*Exercise goal*:
Pick out every line in the entries below that contains the word "Which".

*Input data*:
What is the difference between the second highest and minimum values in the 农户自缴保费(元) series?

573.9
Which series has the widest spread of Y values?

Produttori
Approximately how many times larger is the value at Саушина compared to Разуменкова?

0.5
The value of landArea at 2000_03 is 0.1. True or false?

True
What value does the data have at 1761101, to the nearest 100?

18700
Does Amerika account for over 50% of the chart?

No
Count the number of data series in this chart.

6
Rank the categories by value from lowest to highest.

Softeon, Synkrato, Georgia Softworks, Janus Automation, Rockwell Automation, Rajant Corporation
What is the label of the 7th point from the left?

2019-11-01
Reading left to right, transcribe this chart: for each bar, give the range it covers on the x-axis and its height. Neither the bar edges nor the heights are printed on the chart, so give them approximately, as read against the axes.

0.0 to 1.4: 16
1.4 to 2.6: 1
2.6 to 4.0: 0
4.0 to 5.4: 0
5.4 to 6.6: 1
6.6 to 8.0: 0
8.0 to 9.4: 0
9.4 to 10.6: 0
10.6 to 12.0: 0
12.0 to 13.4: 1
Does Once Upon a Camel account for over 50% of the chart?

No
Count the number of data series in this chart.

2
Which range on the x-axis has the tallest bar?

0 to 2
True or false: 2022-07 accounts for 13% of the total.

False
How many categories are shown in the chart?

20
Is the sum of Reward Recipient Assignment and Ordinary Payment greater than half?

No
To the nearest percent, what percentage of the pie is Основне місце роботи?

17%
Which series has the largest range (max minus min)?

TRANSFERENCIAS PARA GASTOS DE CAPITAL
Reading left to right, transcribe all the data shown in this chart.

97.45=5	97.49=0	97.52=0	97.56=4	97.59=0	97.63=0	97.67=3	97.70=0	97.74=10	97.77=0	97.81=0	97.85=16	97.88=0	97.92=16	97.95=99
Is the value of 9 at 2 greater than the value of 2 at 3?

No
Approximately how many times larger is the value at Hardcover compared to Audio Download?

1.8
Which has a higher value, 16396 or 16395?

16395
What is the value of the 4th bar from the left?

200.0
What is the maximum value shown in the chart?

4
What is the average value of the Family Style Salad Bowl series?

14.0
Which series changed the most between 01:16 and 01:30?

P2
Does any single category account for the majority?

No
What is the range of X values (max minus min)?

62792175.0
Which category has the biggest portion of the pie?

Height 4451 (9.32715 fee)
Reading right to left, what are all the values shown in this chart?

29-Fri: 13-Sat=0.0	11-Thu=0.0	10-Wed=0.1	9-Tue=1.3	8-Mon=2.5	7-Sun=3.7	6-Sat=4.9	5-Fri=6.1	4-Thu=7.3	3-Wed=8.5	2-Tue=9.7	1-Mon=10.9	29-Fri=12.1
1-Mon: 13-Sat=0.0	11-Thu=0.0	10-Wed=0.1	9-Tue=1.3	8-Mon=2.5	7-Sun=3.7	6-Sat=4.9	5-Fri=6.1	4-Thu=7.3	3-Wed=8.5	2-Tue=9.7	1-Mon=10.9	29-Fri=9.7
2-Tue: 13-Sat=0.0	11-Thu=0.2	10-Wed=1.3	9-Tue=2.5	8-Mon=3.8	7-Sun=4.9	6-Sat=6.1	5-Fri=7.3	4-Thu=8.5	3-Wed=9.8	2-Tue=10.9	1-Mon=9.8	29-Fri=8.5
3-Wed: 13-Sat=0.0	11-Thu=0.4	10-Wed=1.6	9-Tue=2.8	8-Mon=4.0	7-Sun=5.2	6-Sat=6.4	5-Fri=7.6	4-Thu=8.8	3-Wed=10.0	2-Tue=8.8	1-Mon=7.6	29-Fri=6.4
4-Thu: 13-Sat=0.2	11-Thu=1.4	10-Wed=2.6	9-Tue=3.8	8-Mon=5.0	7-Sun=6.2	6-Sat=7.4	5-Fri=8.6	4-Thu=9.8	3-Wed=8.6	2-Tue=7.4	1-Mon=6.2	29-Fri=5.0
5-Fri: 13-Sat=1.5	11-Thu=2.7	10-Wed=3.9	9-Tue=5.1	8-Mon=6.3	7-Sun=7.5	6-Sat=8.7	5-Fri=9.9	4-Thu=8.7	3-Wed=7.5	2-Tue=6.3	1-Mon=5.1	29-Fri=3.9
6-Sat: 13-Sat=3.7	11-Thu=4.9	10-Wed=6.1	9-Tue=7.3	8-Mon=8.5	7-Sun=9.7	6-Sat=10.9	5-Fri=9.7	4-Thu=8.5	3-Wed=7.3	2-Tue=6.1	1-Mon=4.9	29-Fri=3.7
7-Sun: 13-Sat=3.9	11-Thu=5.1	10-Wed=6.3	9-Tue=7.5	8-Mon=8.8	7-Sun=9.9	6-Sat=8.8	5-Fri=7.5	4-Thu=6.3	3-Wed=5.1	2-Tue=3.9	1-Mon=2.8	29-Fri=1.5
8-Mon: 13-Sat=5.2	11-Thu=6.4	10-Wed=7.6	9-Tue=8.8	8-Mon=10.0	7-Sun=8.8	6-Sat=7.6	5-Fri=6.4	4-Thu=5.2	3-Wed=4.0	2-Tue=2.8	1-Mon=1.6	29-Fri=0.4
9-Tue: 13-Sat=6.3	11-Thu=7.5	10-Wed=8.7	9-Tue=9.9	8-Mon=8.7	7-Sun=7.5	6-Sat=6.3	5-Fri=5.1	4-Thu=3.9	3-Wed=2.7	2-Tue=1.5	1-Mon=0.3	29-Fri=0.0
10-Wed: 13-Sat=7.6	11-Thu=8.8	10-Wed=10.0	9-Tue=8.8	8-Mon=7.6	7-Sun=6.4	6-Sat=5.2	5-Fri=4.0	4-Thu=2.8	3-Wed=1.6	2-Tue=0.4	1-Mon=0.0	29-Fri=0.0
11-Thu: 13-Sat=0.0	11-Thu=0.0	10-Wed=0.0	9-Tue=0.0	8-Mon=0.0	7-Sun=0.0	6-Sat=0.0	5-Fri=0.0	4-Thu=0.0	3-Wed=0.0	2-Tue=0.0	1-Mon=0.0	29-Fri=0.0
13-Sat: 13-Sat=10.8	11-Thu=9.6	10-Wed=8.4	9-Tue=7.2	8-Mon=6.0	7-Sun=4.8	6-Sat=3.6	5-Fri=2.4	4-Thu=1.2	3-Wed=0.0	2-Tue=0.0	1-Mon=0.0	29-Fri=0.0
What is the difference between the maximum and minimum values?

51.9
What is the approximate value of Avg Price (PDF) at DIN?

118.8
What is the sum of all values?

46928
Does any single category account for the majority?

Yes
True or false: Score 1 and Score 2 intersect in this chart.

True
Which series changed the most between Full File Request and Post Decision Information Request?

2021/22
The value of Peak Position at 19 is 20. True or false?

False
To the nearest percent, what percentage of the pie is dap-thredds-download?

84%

*Worked solution*:
Which series has the widest spread of Y values?
Which range on the x-axis has the tallest bar?
Which series has the largest range (max minus min)?
Which has a higher value, 16396 or 16395?
Which series changed the most between 01:16 and 01:30?
Which category has the biggest portion of the pie?
Which series changed the most between Full File Request and Post Decision Information Request?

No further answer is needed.